WORK ITEM: Copy out the listing that follows in its entirety, keeping it exactly the same.

PROVIDED RECORDS:
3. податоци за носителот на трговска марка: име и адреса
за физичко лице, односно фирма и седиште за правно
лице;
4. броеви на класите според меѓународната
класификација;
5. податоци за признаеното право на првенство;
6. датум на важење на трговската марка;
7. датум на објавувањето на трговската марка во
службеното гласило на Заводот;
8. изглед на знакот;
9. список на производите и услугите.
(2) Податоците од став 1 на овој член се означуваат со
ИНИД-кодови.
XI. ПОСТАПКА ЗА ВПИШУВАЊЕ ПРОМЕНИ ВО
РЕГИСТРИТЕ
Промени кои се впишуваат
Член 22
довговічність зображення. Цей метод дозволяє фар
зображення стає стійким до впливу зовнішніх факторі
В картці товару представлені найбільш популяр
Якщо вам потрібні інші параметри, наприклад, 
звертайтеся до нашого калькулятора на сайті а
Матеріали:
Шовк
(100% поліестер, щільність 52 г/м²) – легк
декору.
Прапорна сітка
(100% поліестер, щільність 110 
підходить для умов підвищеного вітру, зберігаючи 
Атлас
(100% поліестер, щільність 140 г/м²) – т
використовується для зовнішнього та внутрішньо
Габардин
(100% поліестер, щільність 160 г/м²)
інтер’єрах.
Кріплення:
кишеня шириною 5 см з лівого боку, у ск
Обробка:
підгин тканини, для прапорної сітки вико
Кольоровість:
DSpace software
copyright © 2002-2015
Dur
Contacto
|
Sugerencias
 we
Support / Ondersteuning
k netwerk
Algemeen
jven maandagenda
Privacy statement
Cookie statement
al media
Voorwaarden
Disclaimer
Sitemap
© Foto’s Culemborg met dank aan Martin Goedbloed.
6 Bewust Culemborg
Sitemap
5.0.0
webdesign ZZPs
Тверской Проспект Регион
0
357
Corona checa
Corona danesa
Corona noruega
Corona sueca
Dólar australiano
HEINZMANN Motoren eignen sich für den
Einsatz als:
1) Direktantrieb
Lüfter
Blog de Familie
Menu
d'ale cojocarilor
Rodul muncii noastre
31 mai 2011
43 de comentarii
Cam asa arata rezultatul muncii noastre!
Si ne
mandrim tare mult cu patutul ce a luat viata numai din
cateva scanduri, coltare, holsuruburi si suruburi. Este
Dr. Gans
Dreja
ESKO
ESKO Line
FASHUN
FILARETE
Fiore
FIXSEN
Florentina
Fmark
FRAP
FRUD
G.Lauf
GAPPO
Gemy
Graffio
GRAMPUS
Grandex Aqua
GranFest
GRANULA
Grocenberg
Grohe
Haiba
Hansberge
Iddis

SOLUTION BELOW:
3. податоци за носителот на трговска марка: име и адреса
за физичко лице, односно фирма и седиште за правно
лице;
4. броеви на класите според меѓународната
класификација;
5. податоци за признаеното право на првенство;
6. датум на важење на трговската марка;
7. датум на објавувањето на трговската марка во
службеното гласило на Заводот;
8. изглед на знакот;
9. список на производите и услугите.
(2) Податоците од став 1 на овој член се означуваат со
ИНИД-кодови.
XI. ПОСТАПКА ЗА ВПИШУВАЊЕ ПРОМЕНИ ВО
РЕГИСТРИТЕ
Промени кои се впишуваат
Член 22
довговічність зображення. Цей метод дозволяє фар
зображення стає стійким до впливу зовнішніх факторі
В картці товару представлені найбільш популяр
Якщо вам потрібні інші параметри, наприклад, 
звертайтеся до нашого калькулятора на сайті а
Матеріали:
Шовк
(100% поліестер, щільність 52 г/м²) – легк
декору.
Прапорна сітка
(100% поліестер, щільність 110 
підходить для умов підвищеного вітру, зберігаючи 
Атлас
(100% поліестер, щільність 140 г/м²) – т
використовується для зовнішнього та внутрішньо
Габардин
(100% поліестер, щільність 160 г/м²)
інтер’єрах.
Кріплення:
кишеня шириною 5 см з лівого боку, у ск
Обробка:
підгин тканини, для прапорної сітки вико
Кольоровість:
DSpace software
copyright © 2002-2015
Dur
Contacto
|
Sugerencias
 we
Support / Ondersteuning
k netwerk
Algemeen
jven maandagenda
Privacy statement
Cookie statement
al media
Voorwaarden
Disclaimer
Sitemap
© Foto’s Culemborg met dank aan Martin Goedbloed.
6 Bewust Culemborg
Sitemap
5.0.0
webdesign ZZPs
Тверской Проспект Регион
0
357
Corona checa
Corona danesa
Corona noruega
Corona sueca
Dólar australiano
HEINZMANN Motoren eignen sich für den
Einsatz als:
1) Direktantrieb
Lüfter
Blog de Familie
Menu
d'ale cojocarilor
Rodul muncii noastre
31 mai 2011
43 de comentarii
Cam asa arata rezultatul muncii noastre!
Si ne
mandrim tare mult cu patutul ce a luat viata numai din
cateva scanduri, coltare, holsuruburi si suruburi. Este
Dr. Gans
Dreja
ESKO
ESKO Line
FASHUN
FILARETE
Fiore
FIXSEN
Florentina
Fmark
FRAP
FRUD
G.Lauf
GAPPO
Gemy
Graffio
GRAMPUS
Grandex Aqua
GranFest
GRANULA
Grocenberg
Grohe
Haiba
Hansberge
Iddis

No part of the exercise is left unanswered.